İkinci açıklama ise tahvil yatırımcılarının ABD’de enflasyonun artacağı ve bunun da tahvil getirilerini yükseltmeye devam edeceği beklentisiyle halen beklemede kalmaya devam ettikleri şeklinde. (Tahvil faizlerinin artması tahvilin değerinin düşmesi anlamına geliyor. Yatırımcılar da değeri daha da düşme ihtimali kuvvetli olan ABD tahvillerine şu aşamada girmek istemiyorlar.) Piyasalarda ise yatırımcıların bugünlerde 2.9 civarında olan tahvil faizleri yüzde 3’ü geçince ABD tahvillerine yönelecekleri konuşuluyor. Ben bu açıklamayı çok tutarlı bulmuyorum doğrusu. Bir defa tahvil yatırımcıları borsa yatırımcıları gibi sürü halinde hareket etmezler. Normal şartlarda, artan her faiz seviyesinde dolara geçen yatırımcılar olur. Öte yandan, eğer yatırımcılar ABD enflasyonunda (ve dolayısıyla faizlerinde) bir “sıçrama” olacağı beklentisi içindeler ve bu yüzden alımlarını geciktiriyorlarsa da, bunun pek gerçekçi bir bekleyiş olmadığını söyleyebilirim.

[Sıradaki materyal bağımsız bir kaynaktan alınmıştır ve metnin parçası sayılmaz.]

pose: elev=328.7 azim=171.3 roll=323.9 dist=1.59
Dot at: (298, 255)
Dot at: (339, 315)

Sonuçta er veya geç açılan ABD-Alman tahvil spread’leri paritede bir düzeltme meydana getirecektir. Düzeltme hangi seviyelere kadar olabilir? Avrupa ekonomisindeki toparlanmayı da dikkate aldığımızda bunun 1.05 seviyeleri olmayacağı çok açık. 1.15’ler bana daha makul gözüküyor. Öte yandan, mutlaka ki 2 bloğun önümüzdeki dönemlerdeki nisbi büyüme ve enflasyon trendleri de parite üzerinde önemli ölçüde belirleyici olacaktır. (Dün Avrupa bölgesi PMI verilerinin beklenenden zayıf gelmesinin euronun zayıflamasına sebep olduğu gibi.) Bu bağlamda, iki blokta da büyüme bakımından sürpriz olma ihtimali olmakla birlikte, özellikle Trump’ın eşanlı olarak vergi kesintileri ve kamu harcamalarında artış yaratan bütçesinin reel ekonomi ve bütçe açığı üzerindeki olası etkisi önemli bir belirsizlik ve risk unsuru. Haliyle yıl içinde Fed de bu gelişmeleri yakından takip ediyor olacak.